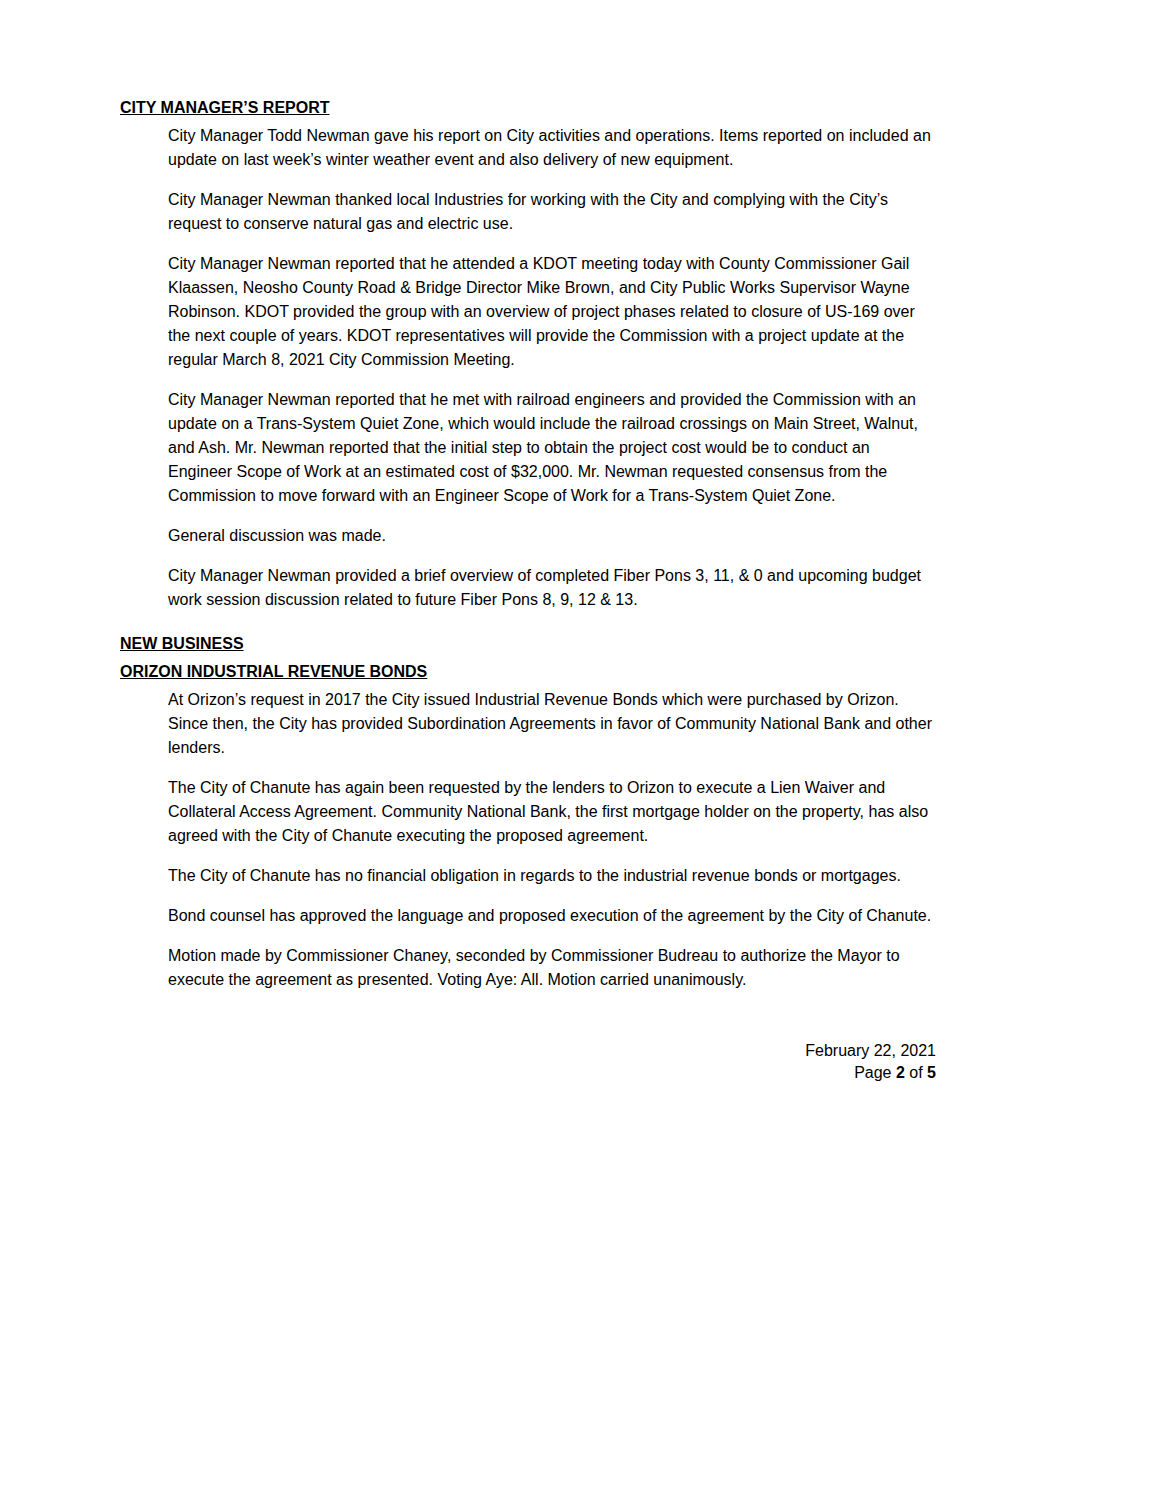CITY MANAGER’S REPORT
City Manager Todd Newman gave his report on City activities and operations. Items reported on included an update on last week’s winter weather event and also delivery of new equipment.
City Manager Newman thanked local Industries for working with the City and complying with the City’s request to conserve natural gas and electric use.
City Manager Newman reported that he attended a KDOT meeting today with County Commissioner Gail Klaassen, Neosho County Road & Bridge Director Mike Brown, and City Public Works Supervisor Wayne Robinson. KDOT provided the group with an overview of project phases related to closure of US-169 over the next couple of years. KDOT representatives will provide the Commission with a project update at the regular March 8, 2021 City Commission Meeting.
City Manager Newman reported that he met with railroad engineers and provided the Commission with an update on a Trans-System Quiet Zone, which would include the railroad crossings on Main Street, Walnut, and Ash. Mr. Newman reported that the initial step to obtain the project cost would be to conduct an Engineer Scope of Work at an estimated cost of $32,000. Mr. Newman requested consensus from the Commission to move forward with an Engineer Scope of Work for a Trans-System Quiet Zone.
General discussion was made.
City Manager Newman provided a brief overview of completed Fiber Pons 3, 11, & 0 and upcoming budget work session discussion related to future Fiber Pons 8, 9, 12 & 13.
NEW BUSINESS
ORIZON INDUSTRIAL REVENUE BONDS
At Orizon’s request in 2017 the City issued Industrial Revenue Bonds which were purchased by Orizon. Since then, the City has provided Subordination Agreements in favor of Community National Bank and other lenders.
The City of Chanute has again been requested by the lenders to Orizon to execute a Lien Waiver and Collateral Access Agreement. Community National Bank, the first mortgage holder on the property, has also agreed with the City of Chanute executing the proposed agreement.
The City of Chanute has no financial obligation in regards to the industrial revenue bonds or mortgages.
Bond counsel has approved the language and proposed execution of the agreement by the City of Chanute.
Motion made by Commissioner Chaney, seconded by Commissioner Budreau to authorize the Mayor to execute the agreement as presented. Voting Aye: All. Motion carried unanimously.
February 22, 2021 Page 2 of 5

■ ■ ■ ■

> _WHAT THE TASK ASKS_
Count up the lines containing "Newman" in the listing above, then write that number and stop.

> _SOLUTION_
5